» WHAT IS NEEDED: Every line of the data must be copied exactly.
Top of MATERIAL PROVIDED
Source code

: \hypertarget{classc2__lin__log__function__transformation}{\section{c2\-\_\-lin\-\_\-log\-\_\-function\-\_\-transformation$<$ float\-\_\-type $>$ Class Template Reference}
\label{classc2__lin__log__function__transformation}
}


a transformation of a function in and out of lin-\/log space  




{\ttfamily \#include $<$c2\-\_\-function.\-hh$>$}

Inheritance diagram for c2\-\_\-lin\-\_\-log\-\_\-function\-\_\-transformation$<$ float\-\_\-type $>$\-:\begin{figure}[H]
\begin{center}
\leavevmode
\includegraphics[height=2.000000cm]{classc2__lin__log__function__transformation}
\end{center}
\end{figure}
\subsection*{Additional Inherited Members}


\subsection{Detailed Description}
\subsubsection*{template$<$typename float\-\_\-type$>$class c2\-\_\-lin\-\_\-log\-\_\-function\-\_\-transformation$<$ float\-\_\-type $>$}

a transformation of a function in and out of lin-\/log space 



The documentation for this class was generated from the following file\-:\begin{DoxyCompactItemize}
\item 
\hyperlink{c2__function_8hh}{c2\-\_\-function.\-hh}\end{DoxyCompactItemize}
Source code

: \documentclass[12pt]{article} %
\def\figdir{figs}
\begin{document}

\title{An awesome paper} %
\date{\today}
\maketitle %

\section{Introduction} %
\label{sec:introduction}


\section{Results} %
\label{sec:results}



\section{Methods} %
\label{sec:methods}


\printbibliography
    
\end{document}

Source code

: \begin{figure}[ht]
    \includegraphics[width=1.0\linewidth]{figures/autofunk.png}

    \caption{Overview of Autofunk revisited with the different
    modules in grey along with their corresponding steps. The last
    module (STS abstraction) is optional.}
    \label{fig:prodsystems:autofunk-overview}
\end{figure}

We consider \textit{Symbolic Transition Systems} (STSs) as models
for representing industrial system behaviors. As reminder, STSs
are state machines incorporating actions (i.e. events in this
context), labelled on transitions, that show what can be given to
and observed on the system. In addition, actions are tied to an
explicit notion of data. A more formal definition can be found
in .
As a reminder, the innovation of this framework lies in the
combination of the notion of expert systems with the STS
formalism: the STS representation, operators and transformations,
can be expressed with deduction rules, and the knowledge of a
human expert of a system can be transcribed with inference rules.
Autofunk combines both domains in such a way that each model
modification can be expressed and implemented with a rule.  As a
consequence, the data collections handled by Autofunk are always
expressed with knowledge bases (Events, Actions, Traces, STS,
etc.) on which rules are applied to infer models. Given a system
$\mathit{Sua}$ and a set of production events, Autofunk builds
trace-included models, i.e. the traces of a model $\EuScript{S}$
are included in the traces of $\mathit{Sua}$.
Bottom of MATERIAL PROVIDED
» SOLUTION BELOW:
Source code

: \hypertarget{classc2__lin__log__function__transformation}{\section{c2\-\_\-lin\-\_\-log\-\_\-function\-\_\-transformation$<$ float\-\_\-type $>$ Class Template Reference}
\label{classc2__lin__log__function__transformation}
}


a transformation of a function in and out of lin-\/log space  




{\ttfamily \#include $<$c2\-\_\-function.\-hh$>$}

Inheritance diagram for c2\-\_\-lin\-\_\-log\-\_\-function\-\_\-transformation$<$ float\-\_\-type $>$\-:\begin{figure}[H]
\begin{center}
\leavevmode
\includegraphics[height=2.000000cm]{classc2__lin__log__function__transformation}
\end{center}
\end{figure}
\subsection*{Additional Inherited Members}


\subsection{Detailed Description}
\subsubsection*{template$<$typename float\-\_\-type$>$class c2\-\_\-lin\-\_\-log\-\_\-function\-\_\-transformation$<$ float\-\_\-type $>$}

a transformation of a function in and out of lin-\/log space 



The documentation for this class was generated from the following file\-:\begin{DoxyCompactItemize}
\item 
\hyperlink{c2__function_8hh}{c2\-\_\-function.\-hh}\end{DoxyCompactItemize}
Source code

: \documentclass[12pt]{article} %
\def\figdir{figs}
\begin{document}

\title{An awesome paper} %
\date{\today}
\maketitle %

\section{Introduction} %
\label{sec:introduction}


\section{Results} %
\label{sec:results}



\section{Methods} %
\label{sec:methods}


\printbibliography
    
\end{document}

Source code

: \begin{figure}[ht]
    \includegraphics[width=1.0\linewidth]{figures/autofunk.png}

    \caption{Overview of Autofunk revisited with the different
    modules in grey along with their corresponding steps. The last
    module (STS abstraction) is optional.}
    \label{fig:prodsystems:autofunk-overview}
\end{figure}

We consider \textit{Symbolic Transition Systems} (STSs) as models
for representing industrial system behaviors. As reminder, STSs
are state machines incorporating actions (i.e. events in this
context), labelled on transitions, that show what can be given to
and observed on the system. In addition, actions are tied to an
explicit notion of data. A more formal definition can be found
in .
As a reminder, the innovation of this framework lies in the
combination of the notion of expert systems with the STS
formalism: the STS representation, operators and transformations,
can be expressed with deduction rules, and the knowledge of a
human expert of a system can be transcribed with inference rules.
Autofunk combines both domains in such a way that each model
modification can be expressed and implemented with a rule.  As a
consequence, the data collections handled by Autofunk are always
expressed with knowledge bases (Events, Actions, Traces, STS,
etc.) on which rules are applied to infer models. Given a system
$\mathit{Sua}$ and a set of production events, Autofunk builds
trace-included models, i.e. the traces of a model $\EuScript{S}$
are included in the traces of $\mathit{Sua}$.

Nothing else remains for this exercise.